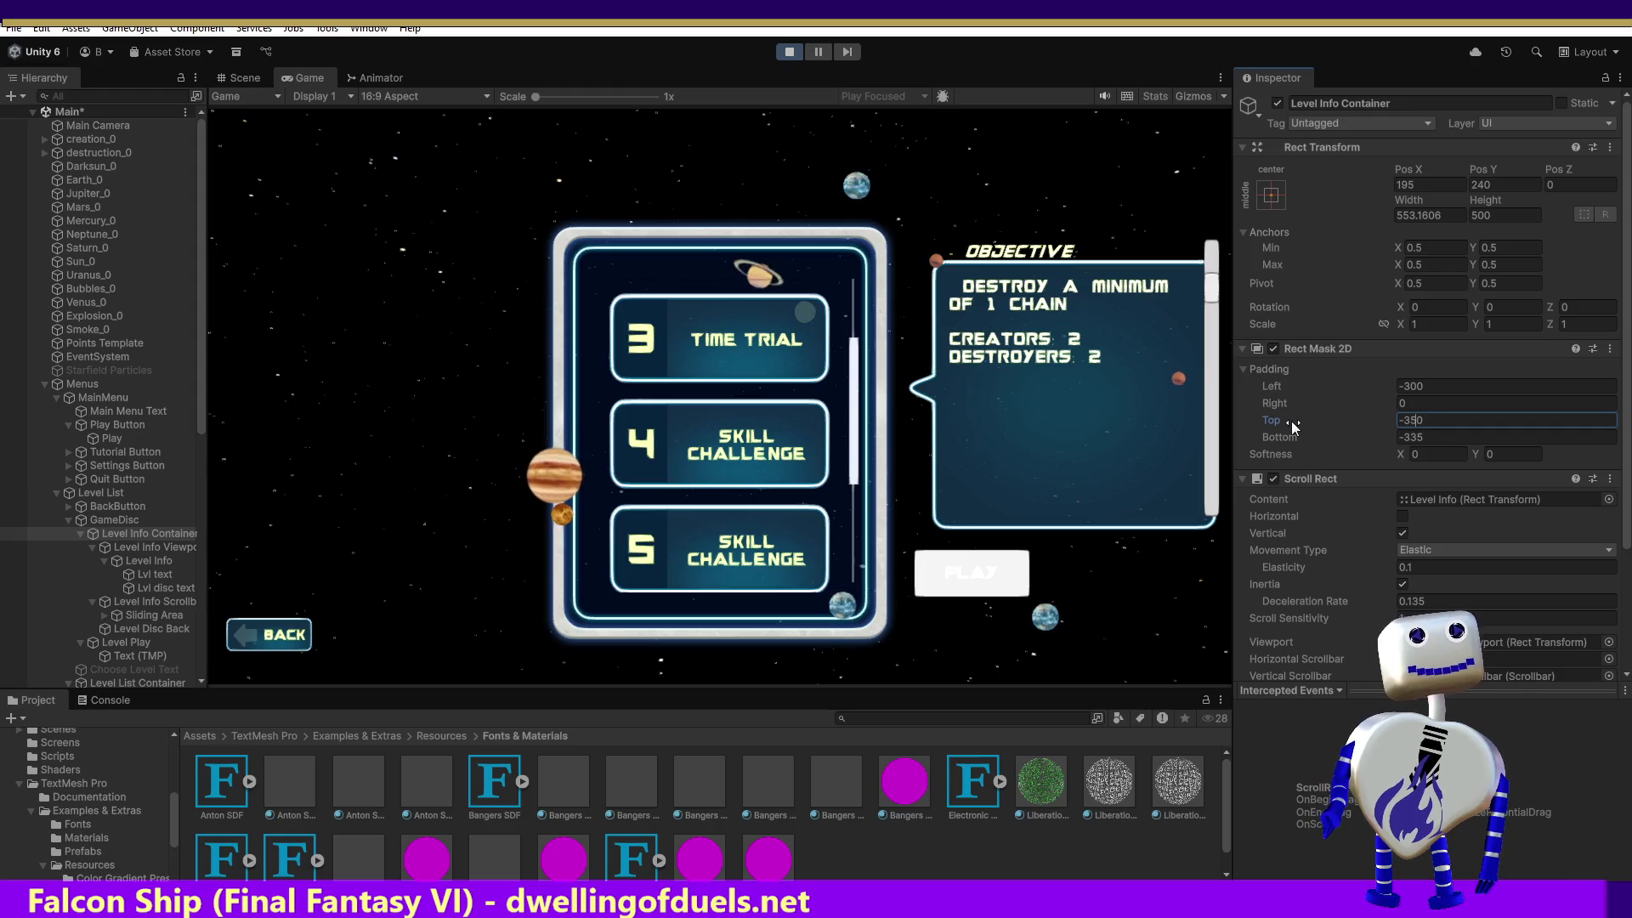
mouse_move(1211, 272)
mouse_down()
mouse_move(1212, 340)
mouse_move(1208, 256)
mouse_up()
click(1413, 421)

•••••

▶ [Directions for this task] Excluding pictures, print all lines above exactly.

▶ [Expected output]
mouse_move(1211, 272)
mouse_down()
mouse_move(1212, 340)
mouse_move(1208, 256)
mouse_up()
click(1413, 421)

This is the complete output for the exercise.